While Poore will not discuss the details, he says it comes down to what the room is all about: figuring out what the customer wants and giving it to them.
"We've stuck with the same target customer year after year after year. That's one of the reasons why we've been so successful," Poore said. "We know what they want."
But Poore also knows the game is about to get a lot more competitive - particularly once Toyota's new, Texas-built Tundra hits showroom floors in January.
Poore is putting on a brave face. He says the introduction of Toyota's first true full-size pickup will help expand the market for big trucks, rather than taking sales away from Ford. That is what happened when Dodge made its big push in 1994 into a segment that had long been carved up between Ford and Chevrolet, and it is what happened when Nissan Motor Co. joined the fray in 2003.
"Our sales just kept going," Poore said. That is because Ford's F-series is the most cross-shopped vehicle in the business. "Whenever anybody looks at another truck, they look at mine, too. It gives us a shot at going after them."
Toyota does not disagree with that analysis.
"We may well grow the market," Toyota spokesman Xavier Dominicis said. "Most of our initial sales will come from existing Toyota customers."
Dominicis said Toyota does not use role-playing rooms like those in Ford's Regents Court to plot its truck strategy, relying instead on what he called "internal yardsticks."
But AutoPacific's Peterson said those rooms may be just what Ford needs to fend off Toyota's threat. The visceral customer experience offered by the Operation 34 room is a good antidote to the parochial worldview that too often hamstrings domestic automakers, he said.
"What they really have to do is get into the other guy's head and figure out what they're going to do," Peterson said. "This does make sense. It's not a waste of time. You really have to have your strategy dialed in."

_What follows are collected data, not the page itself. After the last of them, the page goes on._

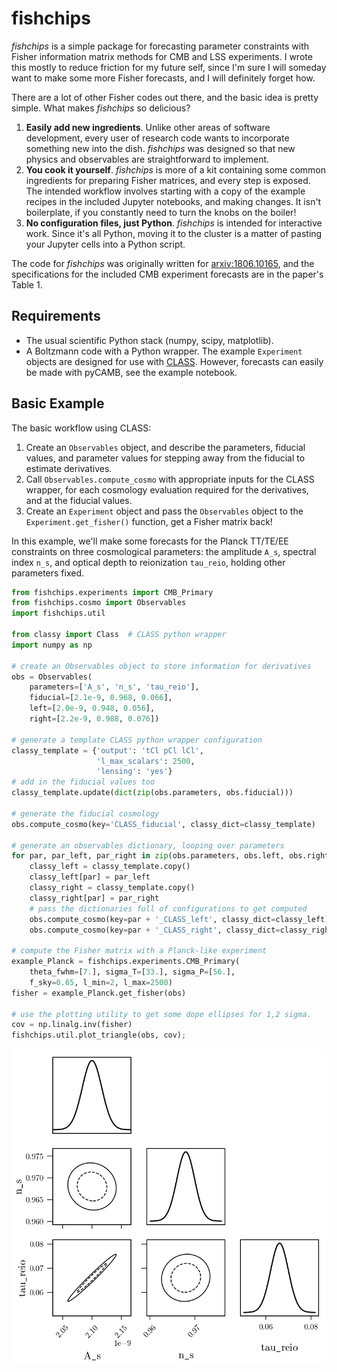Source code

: # fishchips

*fishchips* is a simple package for forecasting parameter constraints with Fisher information matrix methods for CMB and LSS experiments. I wrote this mostly to reduce friction for my future self, since I'm sure I will someday want to make some more Fisher forecasts, and I will definitely forget how.

There are a lot of other Fisher codes out there, and the basic idea is pretty simple. What makes *fishchips* so delicious?

1. **Easily add new ingredients**. Unlike other areas of software development, every user of research code wants to incorporate something new into the dish. *fishchips* was designed so that new physics and observables are straightforward to implement.
2. **You cook it yourself**. *fishchips* is more of a kit containing some common ingredients for preparing Fisher matrices, and every step is exposed. The intended workflow involves starting with a copy of the example recipes in the included Jupyter notebooks, and making changes. It isn't boilerplate, if you constantly need to turn the knobs on the boiler!
3. **No configuration files, just Python**. *fishchips* is intended for interactive work. Since it's all Python, moving it to the cluster is a matter of pasting your Jupyter cells into a Python script.

The code for *fishchips* was originally written for [arxiv:1806.10165](https://arxiv.org/abs/1806.10165), and the specifications for the included CMB experiment forecasts are in the paper's Table 1.

## Requirements
* The usual scientific Python stack (numpy, scipy, matplotlib).
* A Boltzmann code with a Python wrapper. The example `Experiment` objects are designed for use with [CLASS](https://github.com/lesgourg/class_public). However, forecasts can easily be made with pyCAMB, see the example notebook.

## Basic Example

The basic workflow using CLASS:
1. Create an `Observables` object, and describe the parameters, fiducial values, and parameter values for stepping away from the fiducial to estimate derivatives.
2. Call `Observables.compute_cosmo` with appropriate inputs for the CLASS wrapper, for each cosmology evaluation required for the derivatives, and at the fiducial values.
3. Create an `Experiment` object and pass the `Observables` object to the `Experiment.get_fisher()` function, get a Fisher matrix back!

In this example, we'll make some forecasts for the Planck TT/TE/EE constraints on three cosmological parameters: the amplitude `A_s`, spectral index `n_s`, and optical depth to reionization `tau_reio`, holding other parameters fixed.


```python
from fishchips.experiments import CMB_Primary
from fishchips.cosmo import Observables
import fishchips.util

from classy import Class  # CLASS python wrapper
import numpy as np

# create an Observables object to store information for derivatives
obs = Observables(
    parameters=['A_s', 'n_s', 'tau_reio'],
    fiducial=[2.1e-9, 0.968, 0.066],
    left=[2.0e-9, 0.948, 0.056],
    right=[2.2e-9, 0.988, 0.076])

# generate a template CLASS python wrapper configuration
classy_template = {'output': 'tCl pCl lCl',
                   'l_max_scalars': 2500,
                   'lensing': 'yes'}
# add in the fiducial values too
classy_template.update(dict(zip(obs.parameters, obs.fiducial)))

# generate the fiducial cosmology
obs.compute_cosmo(key='CLASS_fiducial', classy_dict=classy_template)

# generate an observables dictionary, looping over parameters
for par, par_left, par_right in zip(obs.parameters, obs.left, obs.right):
    classy_left = classy_template.copy()
    classy_left[par] = par_left
    classy_right = classy_template.copy()
    classy_right[par] = par_right
    # pass the dictionaries full of configurations to get computed
    obs.compute_cosmo(key=par + '_CLASS_left', classy_dict=classy_left)
    obs.compute_cosmo(key=par + '_CLASS_right', classy_dict=classy_right)

# compute the Fisher matrix with a Planck-like experiment
example_Planck = fishchips.experiments.CMB_Primary(
    theta_fwhm=[7.], sigma_T=[33.], sigma_P=[56.],
    f_sky=0.65, l_min=2, l_max=2500)
fisher = example_Planck.get_fisher(obs)

# use the plotting utility to get some dope ellipses for 1,2 sigma.
cov = np.linalg.inv(fisher)
fishchips.util.plot_triangle(obs, cov);
```

![example triangle plot](basic_output.png)
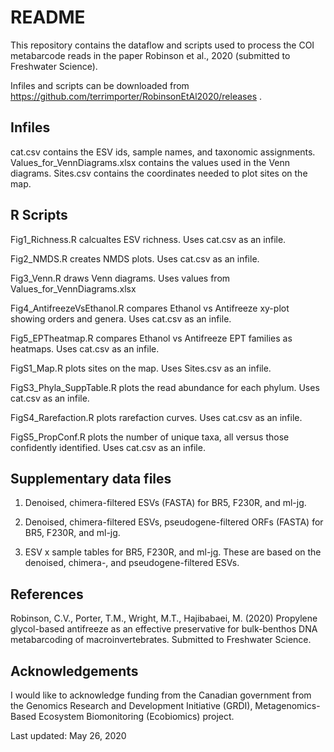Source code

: # README

This repository contains the dataflow and scripts used to process the COI metabarcode reads in the paper Robinson et al., 2020 (submitted to Freshwater Science).

Infiles and scripts can be downloaded from https://github.com/terrimporter/RobinsonEtAl2020/releases .

## Infiles

cat.csv contains the ESV ids, sample names, and taxonomic assignments.  
Values_for_VennDiagrams.xlsx contains the values used in the Venn diagrams.
Sites.csv contains the coordinates needed to plot sites on the map.

## R Scripts

Fig1_Richness.R calcualtes ESV richness.  Uses cat.csv as an infile.

Fig2_NMDS.R creates NMDS plots.  Uses cat.csv as an infile.

Fig3_Venn.R draws Venn diagrams.  Uses values from Values_for_VennDiagrams.xlsx

Fig4_AntifreezeVsEthanol.R compares Ethanol vs Antifreeze xy-plot showing orders and genera.  Uses cat.csv as an infile.

Fig5_EPTheatmap.R compares Ethanol vs Antifreeze EPT families as heatmaps.  Uses cat.csv as an infile.

FigS1_Map.R plots sites on the map.  Uses Sites.csv as an infile.

FigS3_Phyla_SuppTable.R plots the read abundance for each phylum.  Uses cat.csv as an infile.

FigS4_Rarefaction.R plots rarefaction curves.  Uses cat.csv as an infile.

FigS5_PropConf.R plots the number of unique taxa, all versus those confidently identified.  Uses cat.csv as an infile.

## Supplementary data files

1. Denoised, chimera-filtered ESVs (FASTA) for BR5, F230R, and ml-jg.  

2. Denoised, chimera-filtered ESVs, pseudogene-filtered ORFs (FASTA) for BR5, F230R, and ml-jg.

3. ESV x sample tables for BR5, F230R, and ml-jg.  These are based on the denoised, chimera-, and pseudogene-filtered ESVs.

## References

Robinson, C.V., Porter, T.M., Wright, M.T., Hajibabaei, M. (2020) Propylene glycol-based antifreeze as an effective preservative for bulk-benthos DNA metabarcoding of macroinvertebrates.  Submitted to Freshwater Science.

## Acknowledgements

I would like to acknowledge funding from the Canadian government from the Genomics Research and Development Initiative (GRDI), Metagenomics-Based Ecosystem Biomonitoring (Ecobiomics) project.

Last updated: May 26, 2020
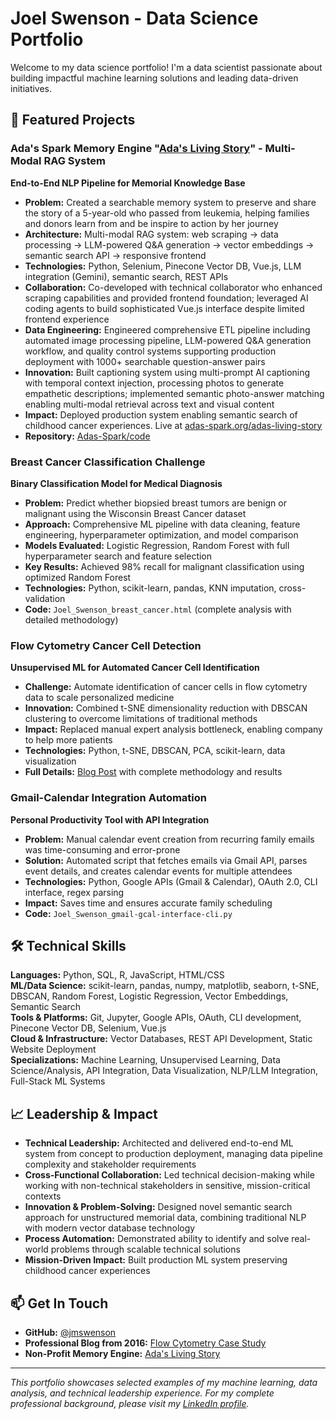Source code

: # Joel Swenson - Data Science Portfolio

Welcome to my data science portfolio! I'm a data scientist passionate about building impactful machine learning solutions and leading data-driven initiatives.

## 🚀 Featured Projects

### Ada's Spark Memory Engine "[Ada's Living Story](https://adas-spark.org/adas-living-story)" - Multi-Modal RAG System
**End-to-End NLP Pipeline for Memorial Knowledge Base**
- **Problem:** Created a searchable memory system to preserve and share the story of a 5-year-old who passed from leukemia, helping families and donors learn from and be inspire to action by her journey
- **Architecture:** Multi-modal RAG system: web scraping → data processing → LLM-powered Q&A generation → vector embeddings → semantic search API → responsive frontend
- **Technologies:** Python, Selenium, Pinecone Vector DB, Vue.js, LLM integration (Gemini), semantic search, REST APIs
- **Collaboration:** Co-developed with technical collaborator who enhanced scraping capabilities and provided frontend foundation; leveraged AI coding agents to build sophisticated Vue.js interface despite limited frontend experience
- **Data Engineering:** Engineered comprehensive ETL pipeline including automated image processing pipeline, LLM-powered Q&A generation workflow, and quality control systems supporting production deployment with 1000+ searchable question-answer pairs
- **Innovation:** Built captioning system using multi-prompt AI captioning with temporal context injection, processing photos to generate empathetic descriptions; implemented semantic photo-answer matching enabling multi-modal retrieval across text and visual content
- **Impact:** Deployed production system enabling semantic search of childhood cancer experiences. Live at [adas-spark.org/adas-living-story](https://adas-spark.org/adas-living-story)
- **Repository:** [Adas-Spark/code](https://github.com/Adas-Spark/code)

### Breast Cancer Classification Challenge
**Binary Classification Model for Medical Diagnosis**
- **Problem:** Predict whether biopsied breast tumors are benign or malignant using the Wisconsin Breast Cancer dataset
- **Approach:** Comprehensive ML pipeline with data cleaning, feature engineering, hyperparameter optimization, and model comparison
- **Models Evaluated:** Logistic Regression, Random Forest with full hyperparameter search and feature selection
- **Key Results:** Achieved 98% recall for malignant classification using optimized Random Forest
- **Technologies:** Python, scikit-learn, pandas, KNN imputation, cross-validation
- **Code:** `Joel_Swenson_breast_cancer.html` (complete analysis with detailed methodology)

### Flow Cytometry Cancer Cell Detection
**Unsupervised ML for Automated Cancer Cell Identification**
- **Challenge:** Automate identification of cancer cells in flow cytometry data to scale personalized medicine
- **Innovation:** Combined t-SNE dimensionality reduction with DBSCAN clustering to overcome limitations of traditional methods
- **Impact:** Replaced manual expert analysis bottleneck, enabling company to help more patients
- **Technologies:** Python, t-SNE, DBSCAN, PCA, scikit-learn, data visualization
- **Full Details:** [Blog Post](https://jmswenson.github.io/flow.html) with complete methodology and results

### Gmail-Calendar Integration Automation
**Personal Productivity Tool with API Integration**
- **Problem:** Manual calendar event creation from recurring family emails was time-consuming and error-prone
- **Solution:** Automated script that fetches emails via Gmail API, parses event details, and creates calendar events for multiple attendees
- **Technologies:** Python, Google APIs (Gmail & Calendar), OAuth 2.0, CLI interface, regex parsing
- **Impact:** Saves time and ensures accurate family scheduling
- **Code:** `Joel_Swenson_gmail-gcal-interface-cli.py`

## 🛠️ Technical Skills

**Languages:** Python, SQL, R, JavaScript, HTML/CSS  
**ML/Data Science:** scikit-learn, pandas, numpy, matplotlib, seaborn, t-SNE, DBSCAN, Random Forest, Logistic Regression, Vector Embeddings, Semantic Search  
**Tools & Platforms:** Git, Jupyter, Google APIs, OAuth, CLI development, Pinecone Vector DB, Selenium, Vue.js  
**Cloud & Infrastructure:** Vector Databases, REST API Development, Static Website Deployment  
**Specializations:** Machine Learning, Unsupervised Learning, Data Science/Analysis, API Integration, Data Visualization, NLP/LLM Integration, Full-Stack ML Systems

## 📈 Leadership & Impact

- **Technical Leadership:** Architected and delivered end-to-end ML system from concept to production deployment, managing data pipeline complexity and stakeholder requirements
- **Cross-Functional Collaboration:** Led technical decision-making while working with non-technical stakeholders in sensitive, mission-critical contexts
- **Innovation & Problem-Solving:** Designed novel semantic search approach for unstructured memorial data, combining traditional NLP with modern vector database technology
- **Process Automation:** Demonstrated ability to identify and solve real-world problems through scalable technical solutions
- **Mission-Driven Impact:** Built production ML system preserving childhood cancer experiences

## 📫 Get In Touch

- **GitHub:** [@jmswenson](https://github.com/jmswenson)
- **Professional Blog from 2016:** [Flow Cytometry Case Study](https://jmswenson.github.io/flow.html)
- **Non-Profit Memory Engine:** [Ada's Living Story](https://adas-spark.org/memory-engine)

---

*This portfolio showcases selected examples of my machine learning, data analysis, and technical leadership experience. For my complete professional background, please visit my [LinkedIn profile](https://www.linkedin.com/in/joel-swenson/).*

Ford says it is not going to give any ground in this fight for truck supremacy. Fields recently made a public promise to sell at least 900,000 F-series pickups this year. If he can deliver on that pledge, 2006 will be the third consecutive year Ford has passed that milestone.
"We're going to significantly raise the bar again in the very near future," Poore promised. "I'm concentrating on playing offense and playing to win."
Assuming, of course, that he does not violate Rule No. 18: "No 'froo-froo' coffee drinks."